*** Opening of DATA ***

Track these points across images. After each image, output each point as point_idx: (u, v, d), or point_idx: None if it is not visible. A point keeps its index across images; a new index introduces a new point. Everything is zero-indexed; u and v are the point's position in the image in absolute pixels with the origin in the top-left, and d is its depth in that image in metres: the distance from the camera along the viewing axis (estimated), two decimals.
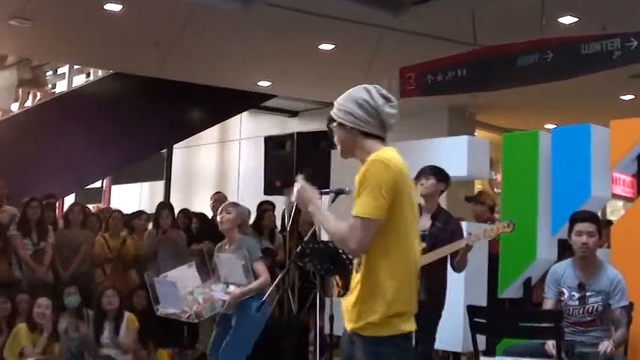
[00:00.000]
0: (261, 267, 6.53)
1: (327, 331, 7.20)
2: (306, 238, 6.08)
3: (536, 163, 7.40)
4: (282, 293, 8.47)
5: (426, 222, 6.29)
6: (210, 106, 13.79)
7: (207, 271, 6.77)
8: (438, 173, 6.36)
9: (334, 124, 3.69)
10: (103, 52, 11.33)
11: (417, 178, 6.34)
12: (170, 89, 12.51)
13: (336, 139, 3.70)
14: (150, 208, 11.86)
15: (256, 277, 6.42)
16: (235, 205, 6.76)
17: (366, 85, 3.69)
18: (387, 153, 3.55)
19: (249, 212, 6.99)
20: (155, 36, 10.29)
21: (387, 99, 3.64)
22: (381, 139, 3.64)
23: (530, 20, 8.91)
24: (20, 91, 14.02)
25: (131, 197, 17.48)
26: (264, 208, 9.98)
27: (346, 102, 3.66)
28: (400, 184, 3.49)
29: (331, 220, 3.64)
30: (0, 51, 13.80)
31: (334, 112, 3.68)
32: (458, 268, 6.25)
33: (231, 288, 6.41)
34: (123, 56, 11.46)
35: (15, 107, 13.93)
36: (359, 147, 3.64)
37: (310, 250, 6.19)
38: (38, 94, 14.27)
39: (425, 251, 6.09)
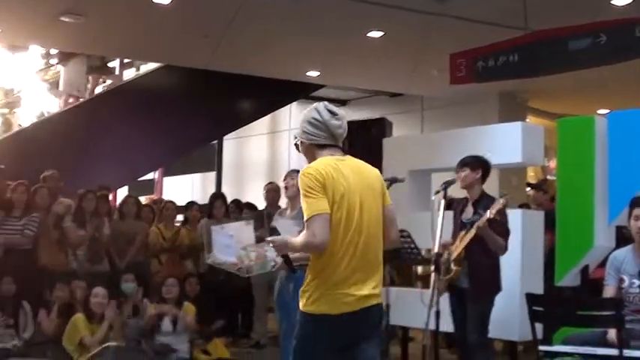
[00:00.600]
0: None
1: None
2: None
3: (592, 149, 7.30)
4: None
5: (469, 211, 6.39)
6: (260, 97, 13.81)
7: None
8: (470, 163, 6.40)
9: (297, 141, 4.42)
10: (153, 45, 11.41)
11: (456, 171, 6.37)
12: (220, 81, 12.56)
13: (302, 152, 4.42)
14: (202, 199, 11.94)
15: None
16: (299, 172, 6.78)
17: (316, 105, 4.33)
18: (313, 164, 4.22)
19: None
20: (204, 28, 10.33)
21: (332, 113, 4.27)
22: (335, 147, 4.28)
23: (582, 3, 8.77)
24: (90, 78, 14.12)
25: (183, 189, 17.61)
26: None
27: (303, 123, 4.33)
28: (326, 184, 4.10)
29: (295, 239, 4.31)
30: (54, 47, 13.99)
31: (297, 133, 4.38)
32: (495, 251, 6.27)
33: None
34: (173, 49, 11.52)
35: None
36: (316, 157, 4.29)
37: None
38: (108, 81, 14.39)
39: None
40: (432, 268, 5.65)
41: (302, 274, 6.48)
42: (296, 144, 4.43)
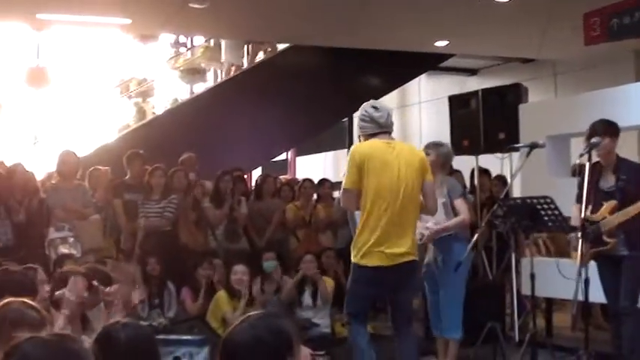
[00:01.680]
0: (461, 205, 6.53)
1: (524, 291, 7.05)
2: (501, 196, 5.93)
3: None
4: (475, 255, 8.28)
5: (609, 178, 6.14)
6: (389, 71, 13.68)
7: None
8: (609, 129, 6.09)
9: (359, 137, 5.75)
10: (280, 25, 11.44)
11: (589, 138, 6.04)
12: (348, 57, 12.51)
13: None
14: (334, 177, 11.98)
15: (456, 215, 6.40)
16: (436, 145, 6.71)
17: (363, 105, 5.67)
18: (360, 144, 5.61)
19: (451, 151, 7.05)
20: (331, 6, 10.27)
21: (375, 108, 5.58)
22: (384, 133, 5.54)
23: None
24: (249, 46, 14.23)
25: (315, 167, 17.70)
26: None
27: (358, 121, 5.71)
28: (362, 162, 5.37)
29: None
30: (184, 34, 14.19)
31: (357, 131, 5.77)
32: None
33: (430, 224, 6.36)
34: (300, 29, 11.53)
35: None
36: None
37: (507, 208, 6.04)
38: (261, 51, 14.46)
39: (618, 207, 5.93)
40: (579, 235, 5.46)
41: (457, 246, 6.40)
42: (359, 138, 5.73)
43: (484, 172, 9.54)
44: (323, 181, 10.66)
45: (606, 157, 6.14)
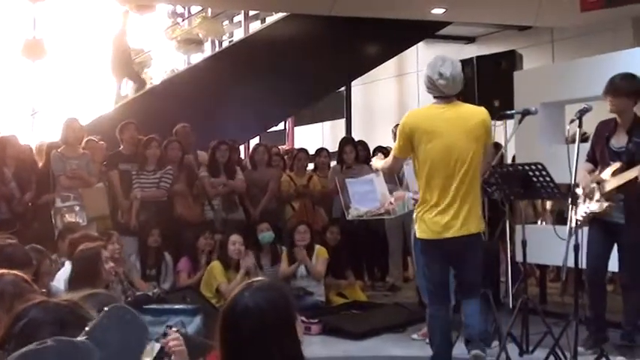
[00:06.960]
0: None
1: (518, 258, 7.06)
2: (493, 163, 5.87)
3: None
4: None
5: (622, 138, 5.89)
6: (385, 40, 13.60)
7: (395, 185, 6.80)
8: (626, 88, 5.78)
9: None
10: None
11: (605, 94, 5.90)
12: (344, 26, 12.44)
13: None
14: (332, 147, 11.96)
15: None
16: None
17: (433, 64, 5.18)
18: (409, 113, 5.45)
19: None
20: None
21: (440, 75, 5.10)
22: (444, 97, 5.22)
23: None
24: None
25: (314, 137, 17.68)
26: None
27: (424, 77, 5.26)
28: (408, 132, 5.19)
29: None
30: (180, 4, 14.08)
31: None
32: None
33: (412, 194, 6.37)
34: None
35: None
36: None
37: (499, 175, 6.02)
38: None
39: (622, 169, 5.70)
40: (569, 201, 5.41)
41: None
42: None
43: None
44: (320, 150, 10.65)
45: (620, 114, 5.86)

*** Close of DATA ***

> [EXERCISE OBJECTIVE]:
Everything from the line with "44: (323, 181, 10.66)" through the final line of the records above should be written out exactly, minus the pictures.

> [RESULT FOR THIS EXERCISE]:
44: (323, 181, 10.66)
45: (606, 157, 6.14)
[00:06.960]
0: None
1: (518, 258, 7.06)
2: (493, 163, 5.87)
3: None
4: None
5: (622, 138, 5.89)
6: (385, 40, 13.60)
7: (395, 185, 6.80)
8: (626, 88, 5.78)
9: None
10: None
11: (605, 94, 5.90)
12: (344, 26, 12.44)
13: None
14: (332, 147, 11.96)
15: None
16: None
17: (433, 64, 5.18)
18: (409, 113, 5.45)
19: None
20: None
21: (440, 75, 5.10)
22: (444, 97, 5.22)
23: None
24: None
25: (314, 137, 17.68)
26: None
27: (424, 77, 5.26)
28: (408, 132, 5.19)
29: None
30: (180, 4, 14.08)
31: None
32: None
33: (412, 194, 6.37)
34: None
35: None
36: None
37: (499, 175, 6.02)
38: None
39: (622, 169, 5.70)
40: (569, 201, 5.41)
41: None
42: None
43: None
44: (320, 150, 10.65)
45: (620, 114, 5.86)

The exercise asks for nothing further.